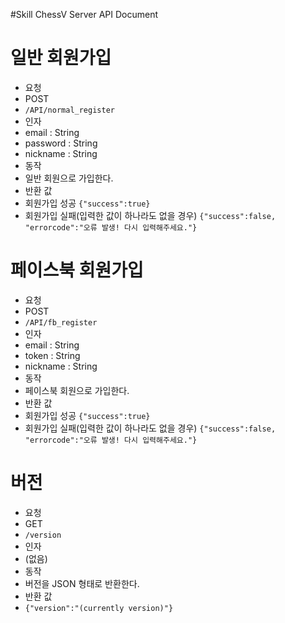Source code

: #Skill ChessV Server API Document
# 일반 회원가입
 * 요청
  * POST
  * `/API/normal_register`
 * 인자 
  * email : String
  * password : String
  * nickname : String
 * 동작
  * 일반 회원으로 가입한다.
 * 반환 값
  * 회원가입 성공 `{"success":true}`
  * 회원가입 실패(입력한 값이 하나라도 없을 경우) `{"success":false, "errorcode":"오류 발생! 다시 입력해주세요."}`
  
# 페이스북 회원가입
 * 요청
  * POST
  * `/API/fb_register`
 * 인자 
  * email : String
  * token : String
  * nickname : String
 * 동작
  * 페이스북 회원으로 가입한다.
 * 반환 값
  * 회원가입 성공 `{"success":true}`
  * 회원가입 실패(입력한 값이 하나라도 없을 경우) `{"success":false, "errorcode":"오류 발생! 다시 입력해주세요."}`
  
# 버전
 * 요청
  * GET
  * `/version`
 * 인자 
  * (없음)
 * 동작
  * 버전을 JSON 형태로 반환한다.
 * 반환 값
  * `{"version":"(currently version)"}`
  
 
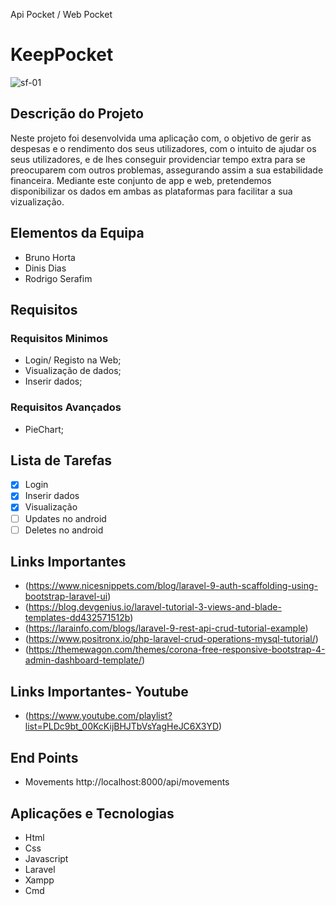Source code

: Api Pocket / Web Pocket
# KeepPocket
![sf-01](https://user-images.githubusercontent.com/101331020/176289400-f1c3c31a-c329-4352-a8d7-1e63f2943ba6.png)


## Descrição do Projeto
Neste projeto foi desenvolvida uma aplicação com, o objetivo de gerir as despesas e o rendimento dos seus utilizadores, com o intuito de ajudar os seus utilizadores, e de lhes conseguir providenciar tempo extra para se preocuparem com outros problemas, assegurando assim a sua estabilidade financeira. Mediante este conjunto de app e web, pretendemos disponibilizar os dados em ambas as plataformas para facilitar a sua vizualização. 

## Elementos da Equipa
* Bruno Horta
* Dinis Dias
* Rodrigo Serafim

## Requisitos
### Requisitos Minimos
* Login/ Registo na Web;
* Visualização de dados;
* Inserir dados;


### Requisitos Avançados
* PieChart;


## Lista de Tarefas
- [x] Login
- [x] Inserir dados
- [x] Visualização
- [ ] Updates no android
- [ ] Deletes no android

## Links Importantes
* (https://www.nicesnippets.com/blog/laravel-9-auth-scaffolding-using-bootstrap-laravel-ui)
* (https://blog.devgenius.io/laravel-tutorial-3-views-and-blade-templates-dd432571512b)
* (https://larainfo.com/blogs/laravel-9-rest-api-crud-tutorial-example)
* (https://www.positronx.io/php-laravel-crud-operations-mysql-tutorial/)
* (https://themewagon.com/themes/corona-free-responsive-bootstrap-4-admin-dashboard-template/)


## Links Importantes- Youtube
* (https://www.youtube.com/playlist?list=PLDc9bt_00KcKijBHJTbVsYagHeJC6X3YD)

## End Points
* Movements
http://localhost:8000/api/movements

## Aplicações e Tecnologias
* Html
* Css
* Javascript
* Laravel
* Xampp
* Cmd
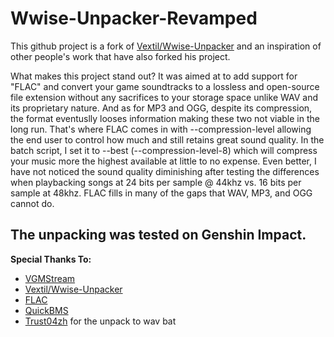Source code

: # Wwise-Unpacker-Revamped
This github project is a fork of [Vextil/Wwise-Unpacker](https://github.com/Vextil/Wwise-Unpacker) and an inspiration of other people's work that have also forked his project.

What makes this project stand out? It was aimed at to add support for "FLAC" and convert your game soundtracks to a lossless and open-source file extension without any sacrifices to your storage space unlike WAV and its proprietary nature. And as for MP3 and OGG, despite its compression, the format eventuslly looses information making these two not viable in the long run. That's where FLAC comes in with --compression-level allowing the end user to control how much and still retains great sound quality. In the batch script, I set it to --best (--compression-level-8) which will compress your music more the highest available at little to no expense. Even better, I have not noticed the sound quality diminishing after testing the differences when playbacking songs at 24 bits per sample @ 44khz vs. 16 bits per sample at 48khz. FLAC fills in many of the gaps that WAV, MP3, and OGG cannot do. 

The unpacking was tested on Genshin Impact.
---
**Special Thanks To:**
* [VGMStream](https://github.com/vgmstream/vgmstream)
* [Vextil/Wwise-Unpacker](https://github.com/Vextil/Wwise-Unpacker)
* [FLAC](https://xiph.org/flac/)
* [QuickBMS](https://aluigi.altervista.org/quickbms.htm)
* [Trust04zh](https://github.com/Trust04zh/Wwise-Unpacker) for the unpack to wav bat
.....
[Task]
From the data above, copy every line where "Importantes" appears.

[Output]
## Links Importantes
## Links Importantes- Youtube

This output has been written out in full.